**Assigned task:**
Transcribe all of the records, leaving out any pictures.

**Exercise materials:**
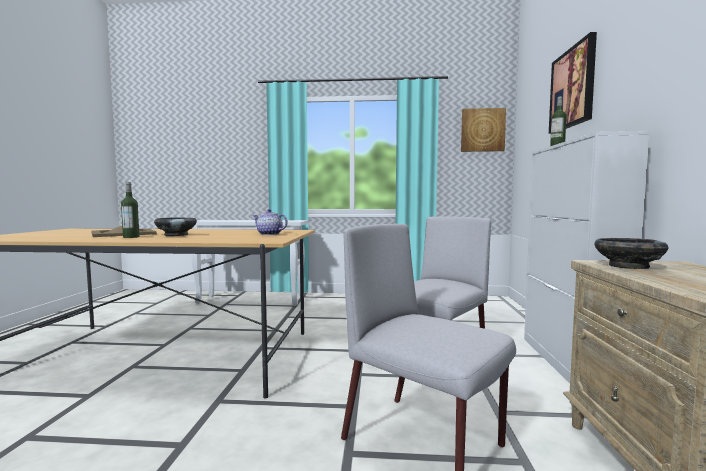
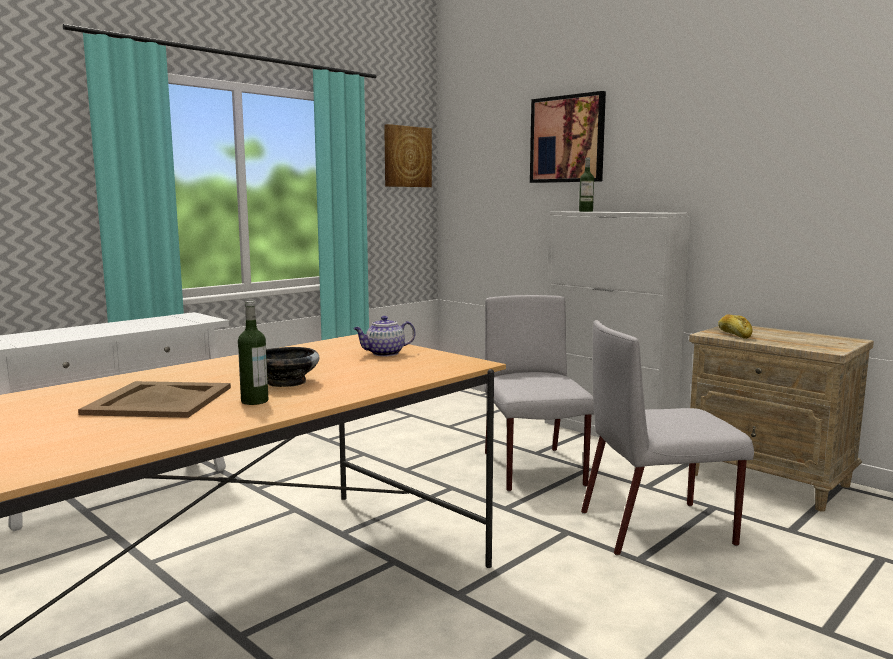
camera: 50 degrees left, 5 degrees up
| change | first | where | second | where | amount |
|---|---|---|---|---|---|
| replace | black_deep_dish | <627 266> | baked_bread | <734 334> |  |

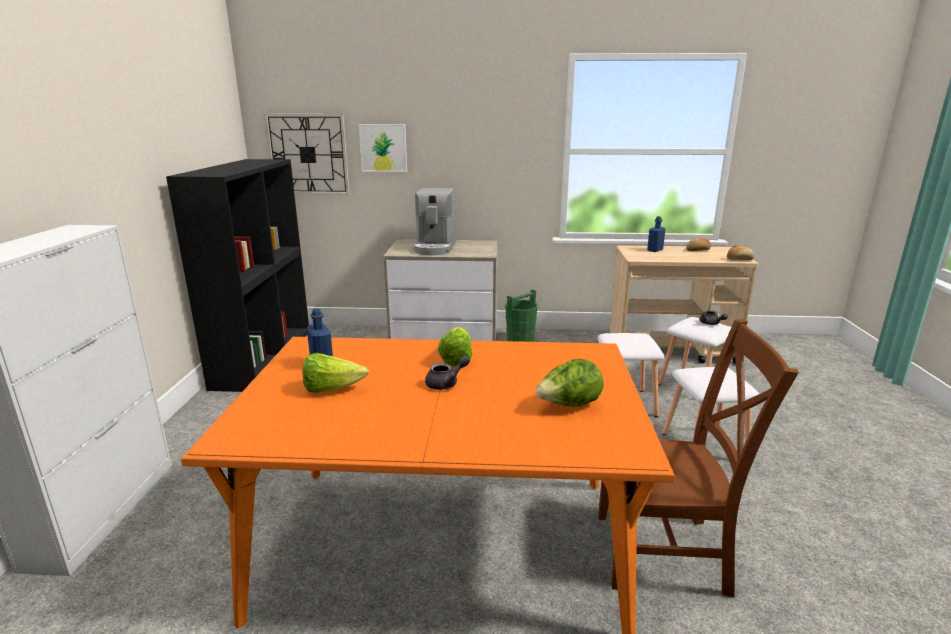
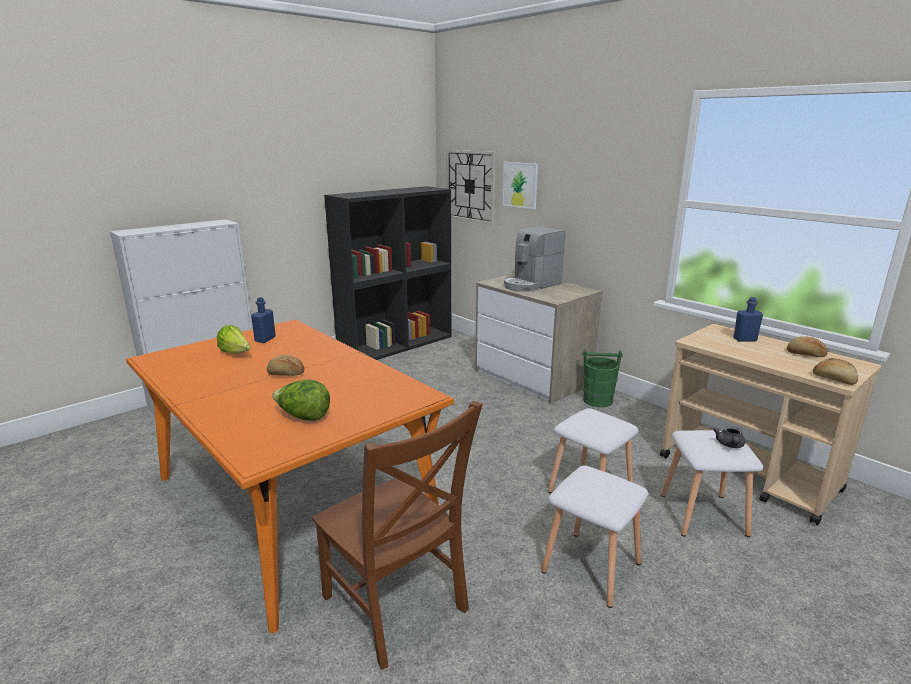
camera: 45 degrees right, 0 degrees up
| change | first | where | second | where | amount |
|---|---|---|---|---|---|
| delete | head_of_lettuce | <456 359> |  |  |  |
| replace | gray_teapot | <446 383> | baked_bread | <285 374> |  |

**Response area:**
camera: 50 degrees left, 5 degrees up
| change | first | where | second | where | amount |
|---|---|---|---|---|---|
| replace | black_deep_dish | <627 266> | baked_bread | <734 334> |  |

camera: 45 degrees right, 0 degrees up
| change | first | where | second | where | amount |
|---|---|---|---|---|---|
| delete | head_of_lettuce | <456 359> |  |  |  |
| replace | gray_teapot | <446 383> | baked_bread | <285 374> |  |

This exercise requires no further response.